Victoria Newlyn, embodying the poet-speakers of diverse literary voices – Thom Gunn and Carol Ann Duffy, A.A. Milne and U.A. Fanthorpe, Donne and Wordsworth, Shakespeare and Yeats, among others – brought to life a range of perspectives, sometimes wry, sometimes sad, always engaging. Occasionally I wished she had let the spirit of a song settle before embarking on a new poetic mood, but Newlyn’s directness and relaxed dramatisations held the audience’s ear.
The smiles on the performers’ faces as they enjoyed each other’s expressive powers were mirrored, though prevailingly masked, on our own. This was a wonderfully heart-warming, essentially ‘human’ performance, confirming that, as Carver writes, ‘To call myself beloved, to feel myself beloved on the earth’ is indeed ‘enough’. If anyone was in doubt, Padmore’s mystical rendition of Holst’s ‘Journey’s end’ – a masterclass of vocal phrasing, of contrasting chromaticism and consonance – would surely have dispelled fears. Williams joined Padmore in Holst’s final phrase, and the duo’s heartening evocation of Purcell’s ‘sweet security’ offered us a hope and certainty which have been sorely missed and are much in need.
Claire Seymour
Seven Ages: Mark Padmore (tenor), Roderick Williams (baritone), Julius Drake (piano), Victoria Newlyn (narrator)
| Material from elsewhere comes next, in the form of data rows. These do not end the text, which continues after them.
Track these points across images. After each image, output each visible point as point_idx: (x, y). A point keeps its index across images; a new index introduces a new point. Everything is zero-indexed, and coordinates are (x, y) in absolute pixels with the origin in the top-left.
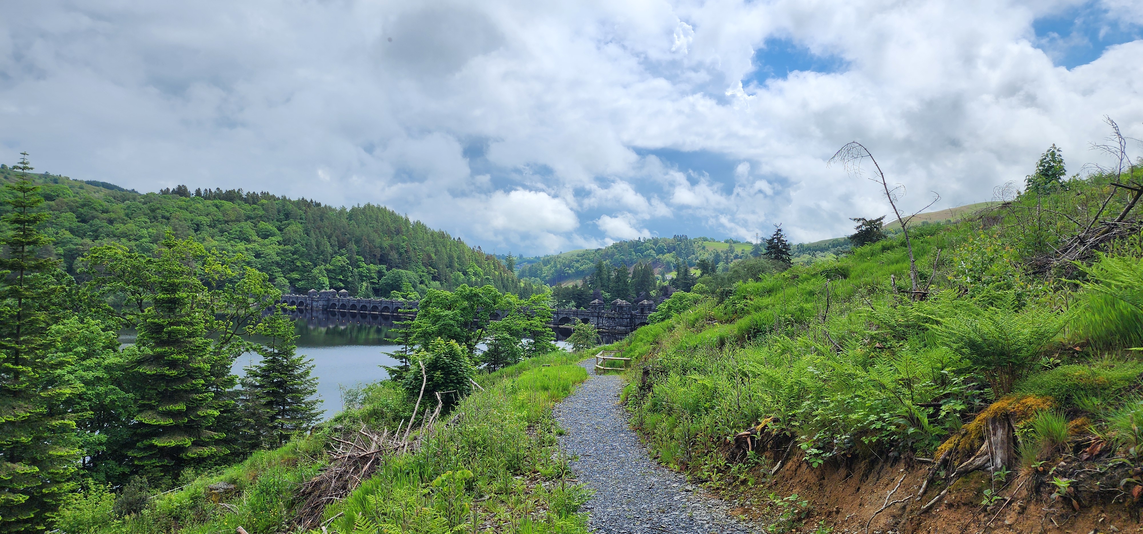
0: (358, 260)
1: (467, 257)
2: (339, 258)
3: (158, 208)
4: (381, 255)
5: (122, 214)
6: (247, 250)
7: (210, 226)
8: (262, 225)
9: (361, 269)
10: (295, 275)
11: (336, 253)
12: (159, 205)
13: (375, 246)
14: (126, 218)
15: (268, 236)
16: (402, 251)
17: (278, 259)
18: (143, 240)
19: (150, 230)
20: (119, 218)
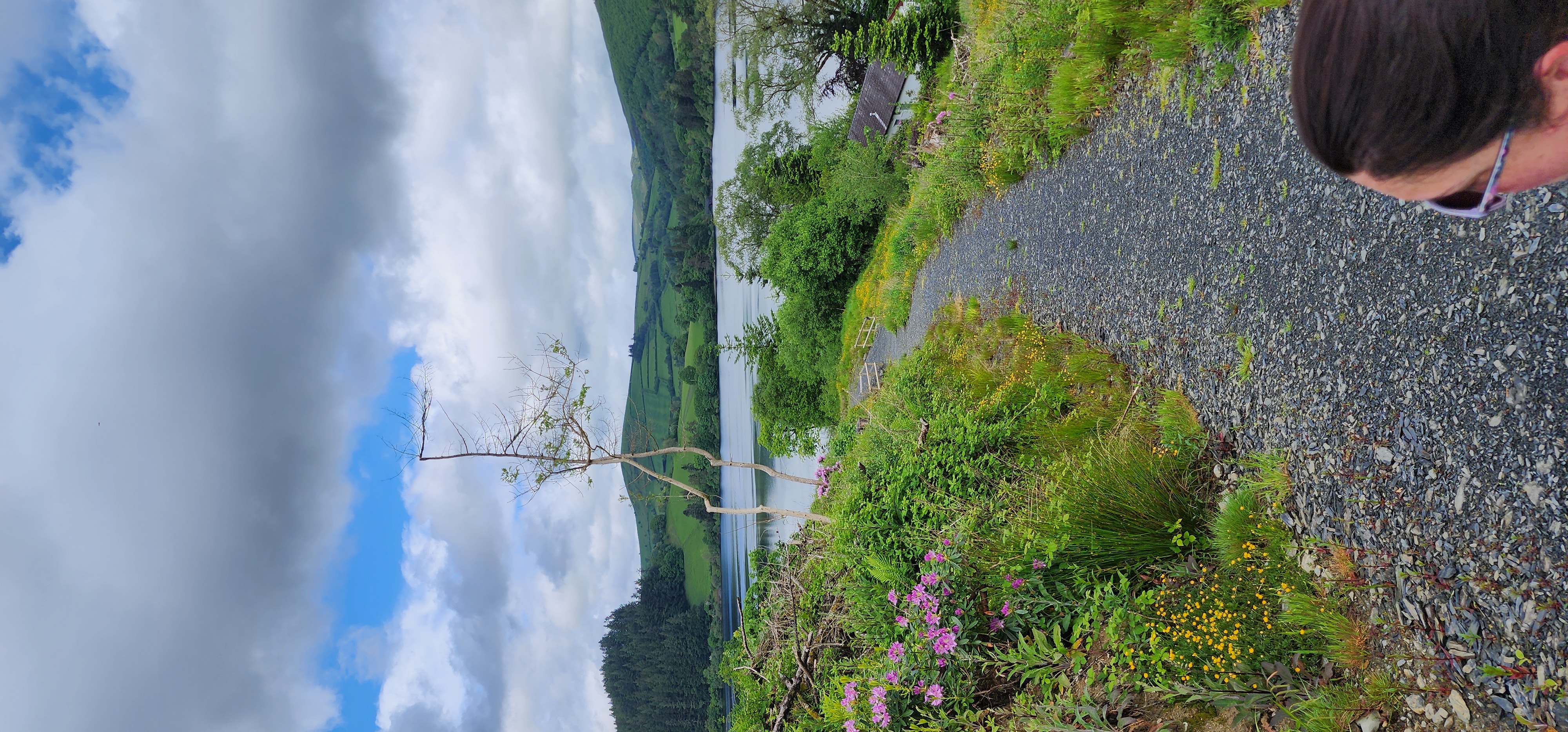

Vaughan Williams – ‘Infant Joy’, Schubert – ‘Der Vater mit dem Kind’, Clarke – ‘Cradle Song’, Copland – ‘Little Horses’, Britten – ‘M’idnight on the Great Western’ and ‘Black Day’, Schubert – ‘Der Pilgrim’ and ‘Willkommen und Abschied’, Schumann – ‘Widmung’, Fauré – ‘Donc ce sera par un clair jour d’été’, Vaughan Williams – ‘It was a lover and his Lass’, Butterworth – ‘Lads in their Hundreds’, Ives – ‘Tom Sails Away’, Poulenc – ‘Bleuet’, Fauré – ‘Prison’, Vaughan Willams – ‘The Vagabond’, Schumann – ‘Herbstlied’, Brahms – ‘Mit vierzig Jahren’, Britten – ‘As it is Plenty’, Brahms – ‘Phänomen’, Barber – ‘Bessie Bobtail’, Holst – ‘Journey’s End’, Purcell – ‘An Evening Hymn’.
Middle Temple Hall, London; Wednesday 21st July 2021.